The message isn’t even subtext, sometimes: in one passage, a representative from L’oreal drinks a beer in front of her at a meeting and then laughs at her because she can’t have any.

That’s what surprises me about the misogyny de Rossi points out in one cringey scene after another– how deliberate, how careful, how planned-out it all is. I guess I figured that the men who produce TV and movies were above it all and cynically giving the people what they want, or, at worst, that they just don’t think too hard about what they’re saying. Maybe I don’t truly believe that, but I want to.

Nope. The truth is brutally simple. Every time you see an actress being humiliated onscreen, it’s because a male writer and a male producer felt that it would be a lot of fun for them to watch.

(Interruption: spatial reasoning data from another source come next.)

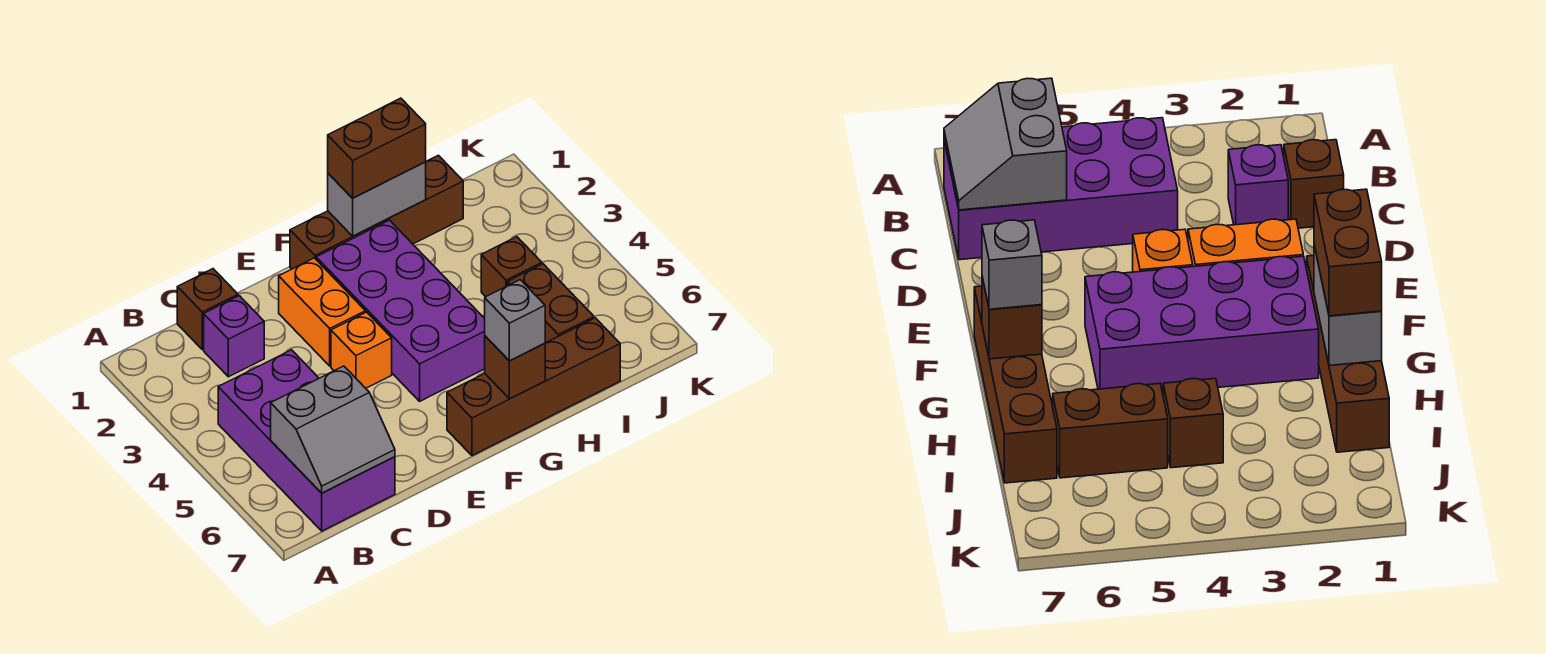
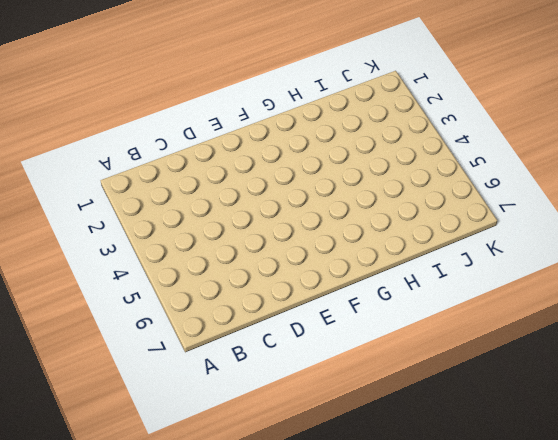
none -> purple 2x4 brick [218,350,395,531]
none -> brown 1x1 brick [177,269,238,350]
none -> purple 1x1 brick [204,296,264,377]

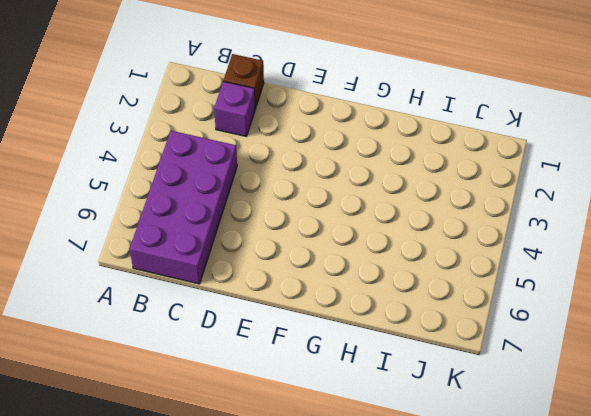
none -> orange 1x2 brick [279,258,365,366]
none -> orange 1x1 brick [331,312,392,388]
none -> brown 1x4 brick [290,155,463,269]

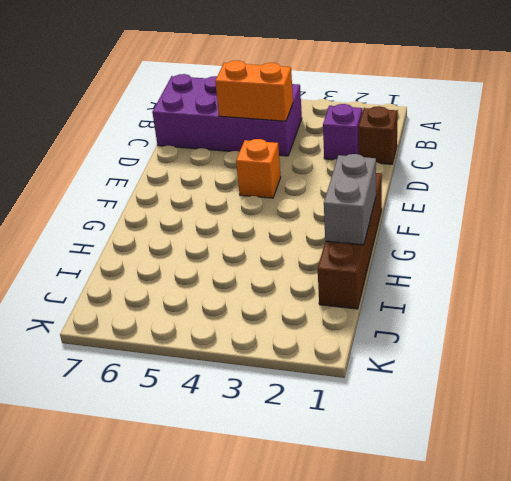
orange 1x2 brick [215,61,293,121] -> orange 1x2 brick moved to [279,258,365,366]
none -> purple 2x4 brick [316,220,485,401]
none -> brown 1x4 brick [447,318,620,456]
none -> brown 1x1 brick [481,237,542,297]

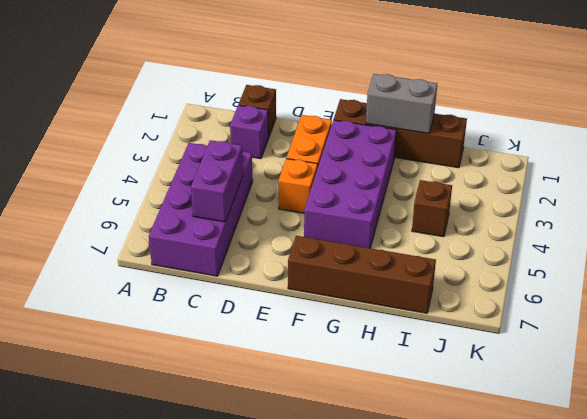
purple 1x2 brick [191,140,243,222] -> grey 2x2 slope [271,366,395,493]
none -> brown 1x2 brick [507,264,594,343]
none -> brown 1x1 brick [485,336,545,399]
none -> brown 1x2 brick [328,98,426,198]

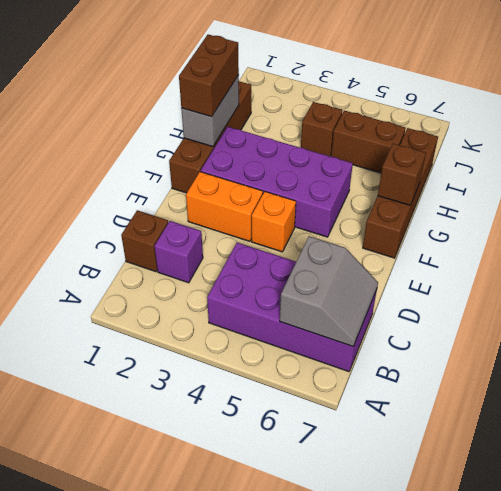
none -> grey 1x1 brick [485,280,545,361]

As her eating disorder gets progressively worse, it’s clear that de Rossi is desperately trying to gain some power in the system. Her “liberation” looks like having a BMI of about 16 and eating canned tuna with chopsticks.

 

“I started to undress in front of her and stood proudly in a G-string and platform shoes. I felt liberated.”

Yet another thing that surprises me: that the women who play starring roles in shows and films with woman-hating messages actually absorb those messages, to a degree that even the women watching at home may not.

Of course actresses absorb the toxic culture that surrounds them. How could they not? I assumed that actresses see what they do as all business, or that they think of their public selves and private selves as two different people, or that they must experience some kind of immunity since they signed themselves up for it. As it turns out– not really.

And as any woman whose meltdown has been featured in a tabloid story can tell you, the media is happy to find entertainment value in it when they finally break you too.

This glimpse into what it’s like to be a woman in the public eye is what really makes Unbearable Lightness worth your time. I finally get why it’s such a huge deal when women get to write and direct movies with female leads. It’s not about the principle of “inclusion” or “equality;” it’s bigger than that– women can’t escape the male gaze as long as we are acting out stories written and envisioned by men who enjoy humiliating us for entertainment.

Being sick allows you to check out of life. Getting well again means you have to check back in.

 

Unlike some of the women who have famously broken down in front of the press, Portia de Rossi gets a happy ending. After she collapses on a movie set, she seeks treatment. She takes up horseback riding, becomes a fan of intuitive eating, and meets Ellen DeGeneres. Ellen had always been her “worst-case scenario” since dating her would have to mean being out.

“I highly recommend inviting your worst-case scenario into your life,” she says.